Denmark says the new laws are needed to stem the flow of refugees. Earlier this month the Scandinavian nation, along with neighboring Sweden, tightened border controls to reduce the flow of migrants and refugees reaching its territory.
Under the new immigration bill, refugees in Denmark will have to hand over cash or assets worth more than 10,000 kroner ($1,450). It excludes items of sentimental value such as wedding rings.
Lawmakers also voted in favor of a plan to make family members wait three years before they can join refugees in Denmark, instead of the current one-year wait.
The measure easily passed, 81-27. One member of Parliament abstained.
Amnesty International said the changes would “have a devastating impact on vulnerable people.”
“It’s simply cruel to force people who are running from conflicts to make an impossible choice: Either bring children and other loved ones on dangerous, even lethal journeys, or leave them behind and face a prolonged separation while family members continue to suffer the horrors of war,” said Gauri van Gulik, the organization’s deputy director for Europe and Central Asia.
Prime Minister Lars Lokke Rasmussen, of the center-right Venstre party, said the new law is "the most misunderstood bill in Denmark's history." He said the country is simply trying to apply the same rules to refugees and migrants as it does to its own unemployed people.
The Danish government has a right to ask welfare claimants to sell any assets they own worth more than $1,450 before they can receive unemployment benefits.
Denmark said it received 21,000 asylum applications in 2015.
The United Nations refugee agency has criticized the measures, which are also supported by the anti-immigration Danish People's Party.
Kashif Ahmad, leader of the National Party, which targets the immigrant vote, told AFP: “The tone in the public debate about refugees and immigrants has undoubtedly become tougher.”
Separately, a teenage asylum seeker in Sweden was charged with murder Tuesday for stabbing to death a worker at a refugee center in Molndal near Gothenburg, according to Swedish media.

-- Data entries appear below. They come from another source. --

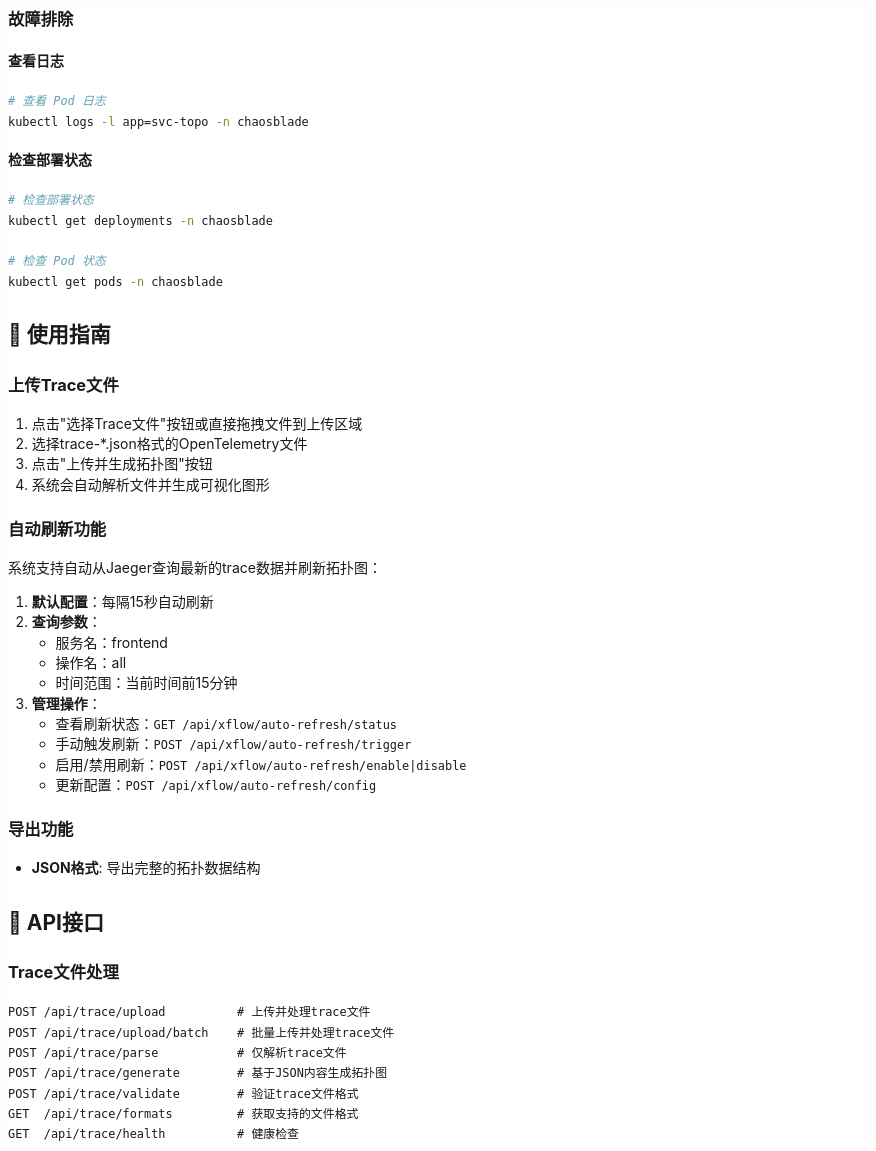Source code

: ### 故障排除

#### 查看日志

```bash
# 查看 Pod 日志
kubectl logs -l app=svc-topo -n chaosblade
```

#### 检查部署状态

```bash
# 检查部署状态
kubectl get deployments -n chaosblade

# 检查 Pod 状态
kubectl get pods -n chaosblade
```

## 📖 使用指南

### 上传Trace文件

1. 点击"选择Trace文件"按钮或直接拖拽文件到上传区域
2. 选择trace-*.json格式的OpenTelemetry文件
3. 点击"上传并生成拓扑图"按钮
4. 系统会自动解析文件并生成可视化图形

### 自动刷新功能

系统支持自动从Jaeger查询最新的trace数据并刷新拓扑图：

1. **默认配置**：每隔15秒自动刷新
2. **查询参数**：
   - 服务名：frontend
   - 操作名：all
   - 时间范围：当前时间前15分钟
3. **管理操作**：
   - 查看刷新状态：`GET /api/xflow/auto-refresh/status`
   - 手动触发刷新：`POST /api/xflow/auto-refresh/trigger`
   - 启用/禁用刷新：`POST /api/xflow/auto-refresh/enable|disable`
   - 更新配置：`POST /api/xflow/auto-refresh/config`

### 导出功能

- **JSON格式**: 导出完整的拓扑数据结构

## 🔧 API接口

### Trace文件处理

```
POST /api/trace/upload          # 上传并处理trace文件
POST /api/trace/upload/batch    # 批量上传并处理trace文件
POST /api/trace/parse           # 仅解析trace文件
POST /api/trace/generate        # 基于JSON内容生成拓扑图
POST /api/trace/validate        # 验证trace文件格式
GET  /api/trace/formats         # 获取支持的文件格式
GET  /api/trace/health          # 健康检查
```
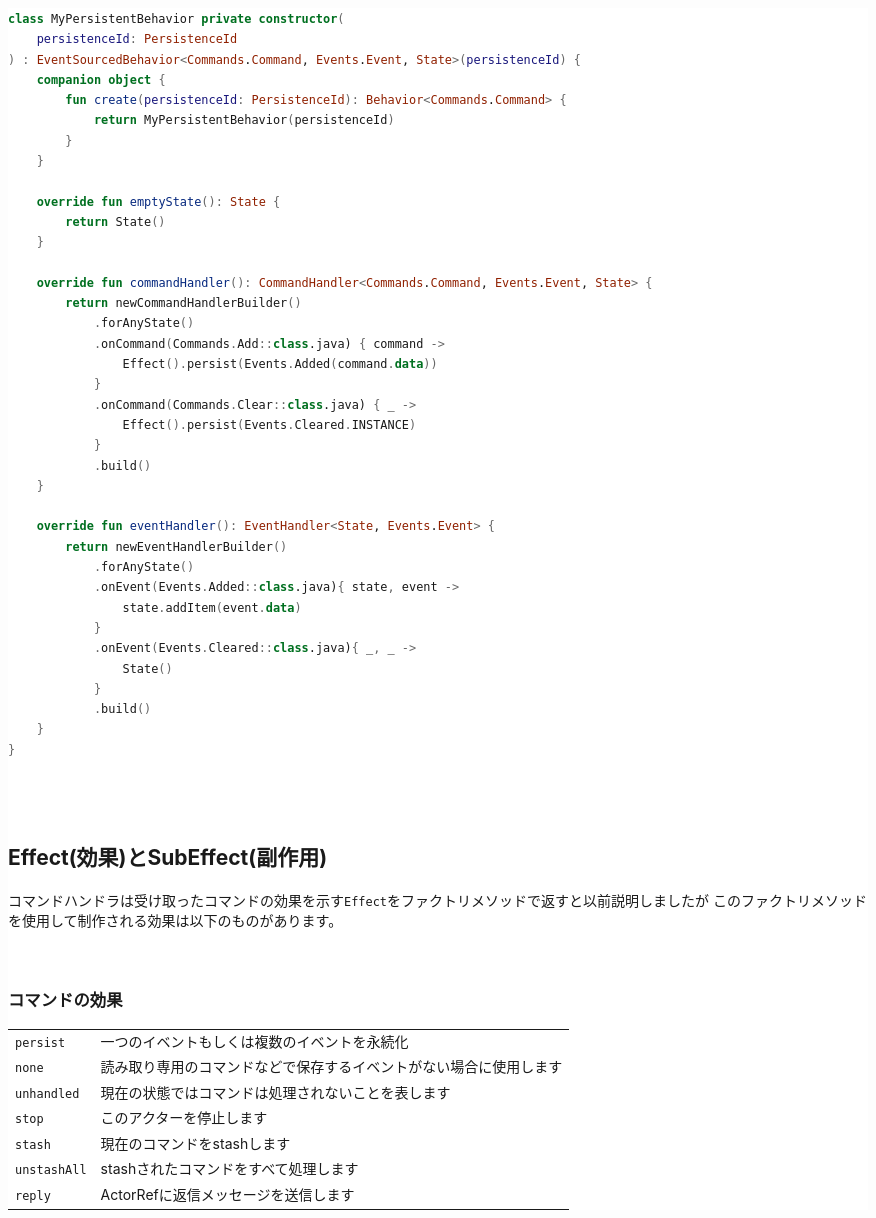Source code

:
 ```kotlin
class MyPersistentBehavior private constructor(
    persistenceId: PersistenceId
) : EventSourcedBehavior<Commands.Command, Events.Event, State>(persistenceId) {
    companion object {
        fun create(persistenceId: PersistenceId): Behavior<Commands.Command> {
            return MyPersistentBehavior(persistenceId)
        }
    }

    override fun emptyState(): State {
        return State()
    }

    override fun commandHandler(): CommandHandler<Commands.Command, Events.Event, State> {
        return newCommandHandlerBuilder()
            .forAnyState()
            .onCommand(Commands.Add::class.java) { command ->
                Effect().persist(Events.Added(command.data))
            }
            .onCommand(Commands.Clear::class.java) { _ ->
                Effect().persist(Events.Cleared.INSTANCE)
            }
            .build()
    }

    override fun eventHandler(): EventHandler<State, Events.Event> {
        return newEventHandlerBuilder()
            .forAnyState()
            .onEvent(Events.Added::class.java){ state, event ->
                state.addItem(event.data)
            }
            .onEvent(Events.Cleared::class.java){ _, _ ->
                State()
            }
            .build()
    }
}
```
<br>
<br>

## Effect(効果)とSubEffect(副作用)
コマンドハンドラは受け取ったコマンドの効果を示す```Effect```をファクトリメソッドで返すと以前説明しましたが
このファクトリメソッドを使用して制作される効果は以下のものがあります。

<br>

### コマンドの効果
|    |    |
| ---- | ---- |
|  ```persist```  |  一つのイベントもしくは複数のイベントを永続化  |
|  ```none```  | 読み取り専用のコマンドなどで保存するイベントがない場合に使用します  |
|  ```unhandled```  |  現在の状態ではコマンドは処理されないことを表します  |
|  ```stop```  |  このアクターを停止します |
|  ```stash```  |  現在のコマンドをstashします |
|  ```unstashAll```  |  stashされたコマンドをすべて処理します |
|  ```reply```  |  ActorRefに返信メッセージを送信します |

The TT news agency said the attacker was 15. His nationality was not disclosed.
The 22-year-old female victim, whose family was originally from Lebanon, was taken to a hospital where she died following Monday’s incident.
Nearly 163,000 people sought asylum in Sweden in 2015, the highest per capita in Europe.
Morgan Johansson, Sweden's migration minister, told USA TODAY on the sidelines of the World Economic Forum's annual meeting in Davos, Switzerland, last week that his country was concentrating on making sure that "good conditions for integration" existed for the refugees it has already taken in.
He said Sweden was off to a "good start" this year and was building houses and thinking about how to get newcomers educated.
"Europe as a continent can't hide from the world," he said.
New figures released Tuesday by UNICEF, the United Nations' agency for children's rights, survival and development, revealed that 4.3 million Syrians, or almost one-fifth of the country's population, has now fled the country as the conflict there approaches its sixth year. That's equivalent to the populations of London and Manchester being forced to leave the United Kingdom, UNICEF said.
UNICEF appealed for $1.16 billion to help fund the humanitarian response in Syria this year. It estimated that one-third of children under age 5 in Syria have not been immunized, and close to one-third of all schools have been damaged or destroyed.
"Syria remains one of the most dangerous places in the world to be a child. Millions of children have lost family, homes and loved ones. Every day children face unspeakable violence, a lack of food and clean water, education and an increased risk of falling prey to disease, malnutrition and exploitation," UNICEF said.